- _Material for this exercise_
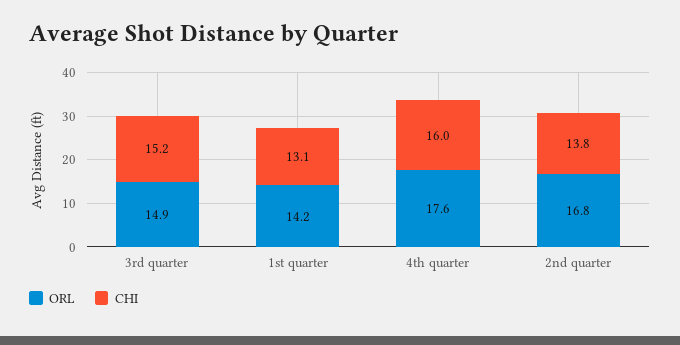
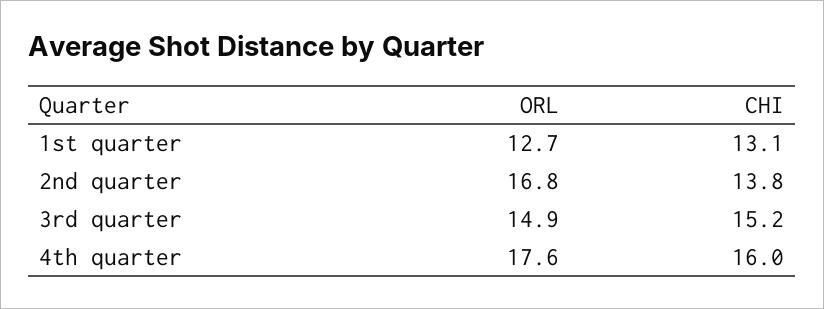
ORL, 1st quarter: 14.2 -> 12.7

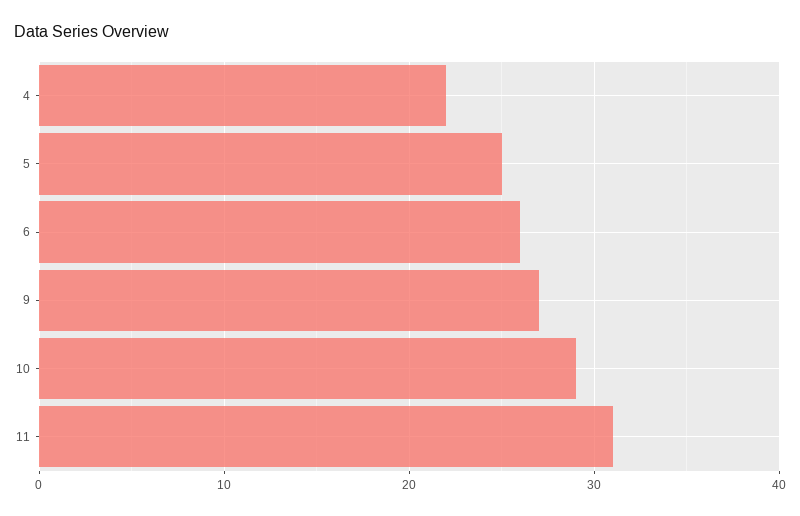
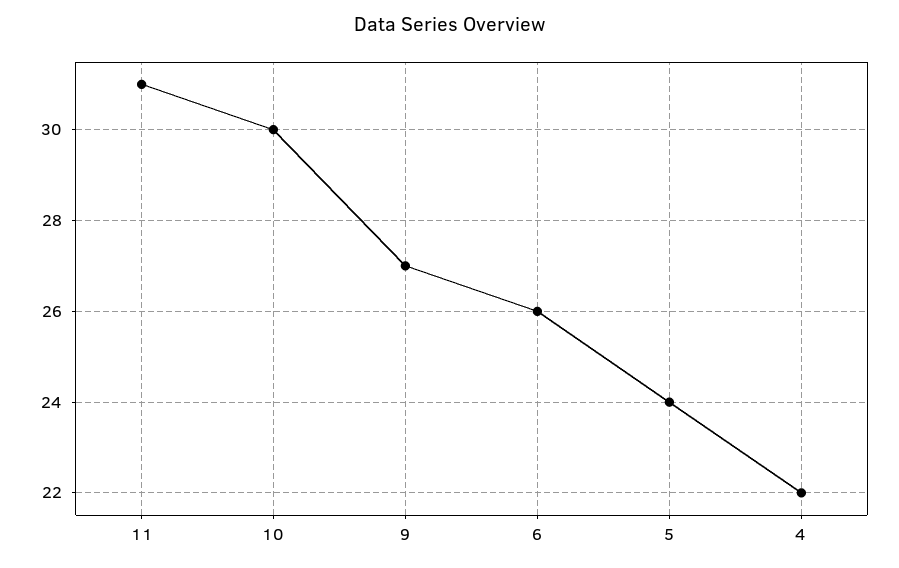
5: 25 -> 24
10: 29 -> 30

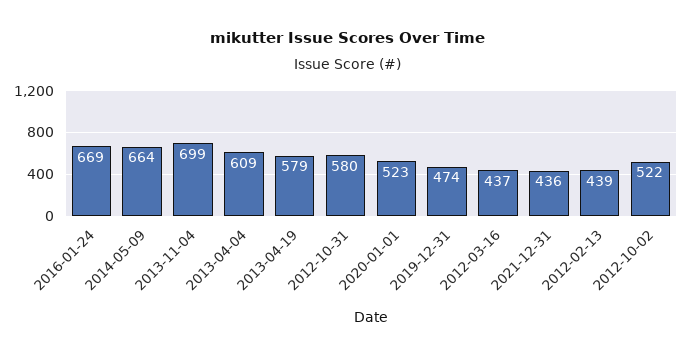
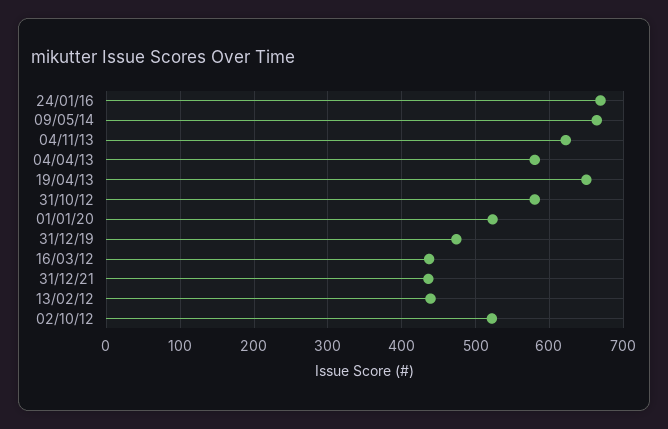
2013-11-04: 699 -> 620
2013-04-04: 609 -> 580
2013-04-19: 579 -> 650

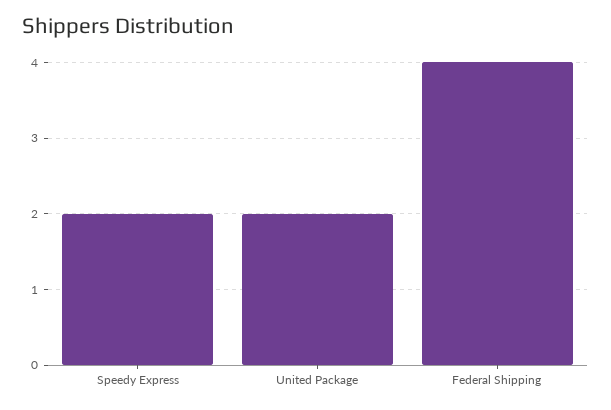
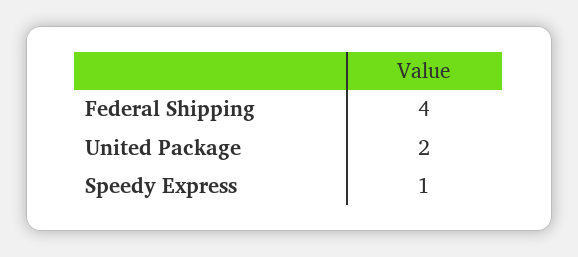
Speedy Express: 2 -> 1

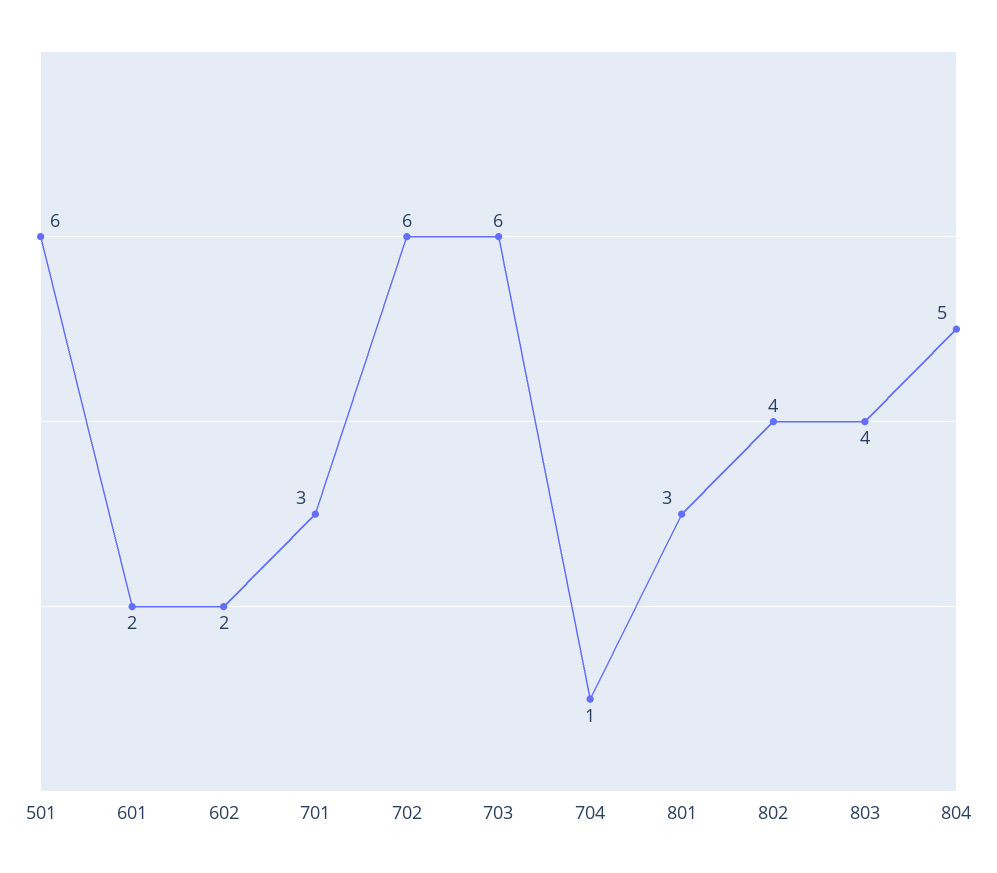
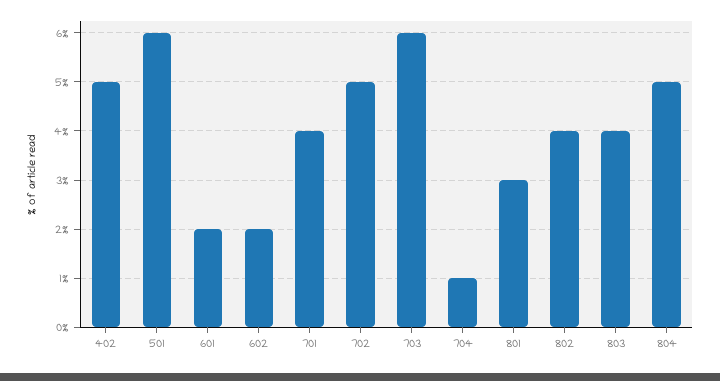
701: 3 -> 4
702: 6 -> 5
402: none -> 5

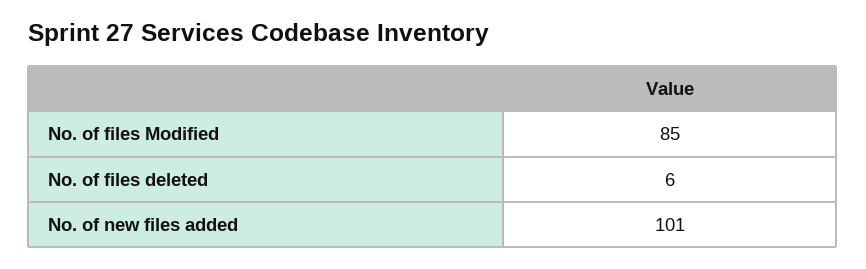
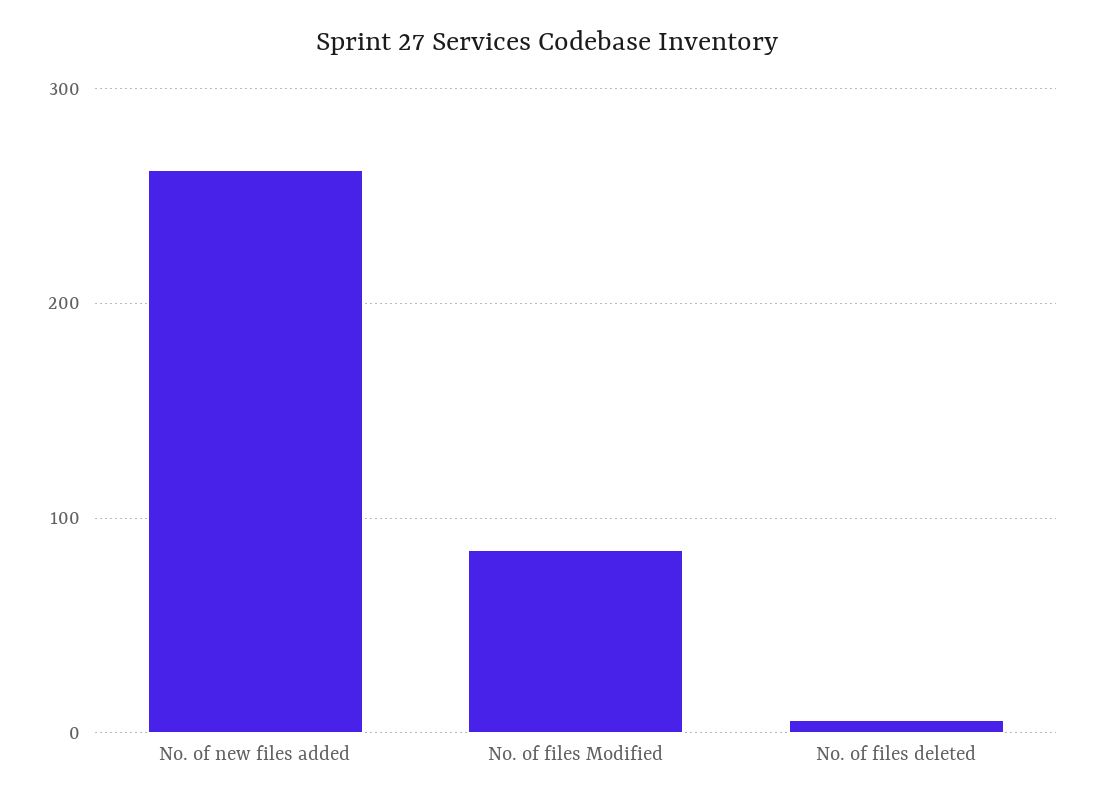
No. of new files added: 101 -> 260

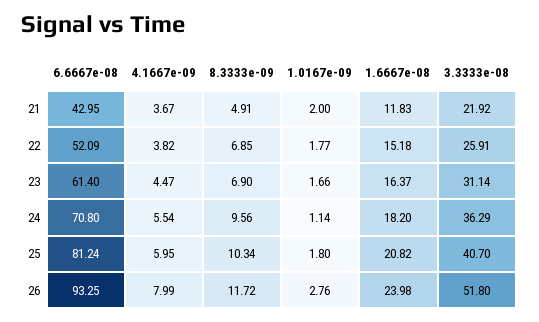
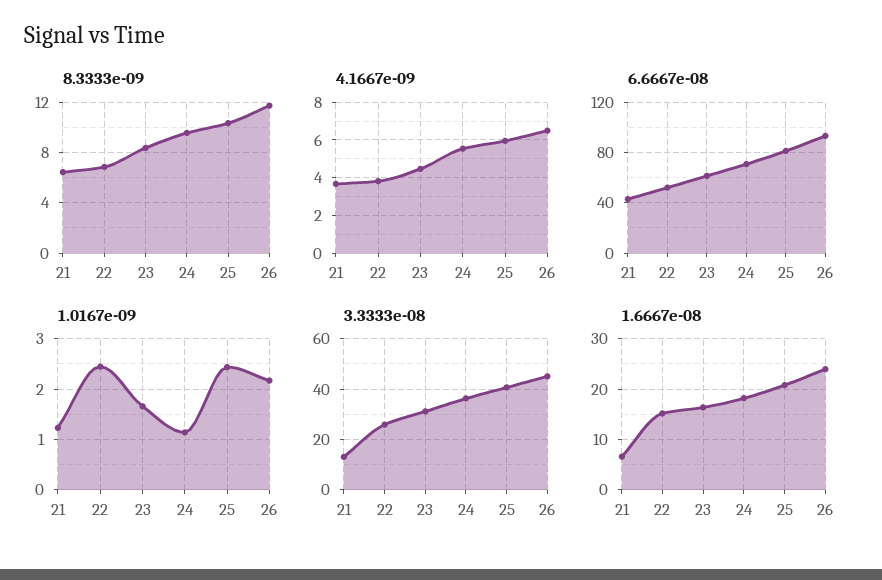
8.3333e-09, 21: 4.91 -> 6.5
1.0167e-09, 21: 2 -> 1.2
1.6667e-08, 21: 11.83 -> 6
3.3333e-08, 21: 21.92 -> 12.5
1.0167e-09, 22: 1.77 -> 2.4
8.3333e-09, 23: 6.9 -> 8.5
1.0167e-09, 25: 1.8 -> 2.4
4.1667e-09, 26: 7.99 -> 6.5
1.0167e-09, 26: 2.76 -> 2.2
3.3333e-08, 26: 51.8 -> 45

- _To-do item_
Beginning at the line with "2013-11-04: 699 -> 620", reproduce word for word each line through the last line of the records. Include both ends but no pictures.

- _Exercise result_
2013-11-04: 699 -> 620
2013-04-04: 609 -> 580
2013-04-19: 579 -> 650

Speedy Express: 2 -> 1

701: 3 -> 4
702: 6 -> 5
402: none -> 5

No. of new files added: 101 -> 260

8.3333e-09, 21: 4.91 -> 6.5
1.0167e-09, 21: 2 -> 1.2
1.6667e-08, 21: 11.83 -> 6
3.3333e-08, 21: 21.92 -> 12.5
1.0167e-09, 22: 1.77 -> 2.4
8.3333e-09, 23: 6.9 -> 8.5
1.0167e-09, 25: 1.8 -> 2.4
4.1667e-09, 26: 7.99 -> 6.5
1.0167e-09, 26: 2.76 -> 2.2
3.3333e-08, 26: 51.8 -> 45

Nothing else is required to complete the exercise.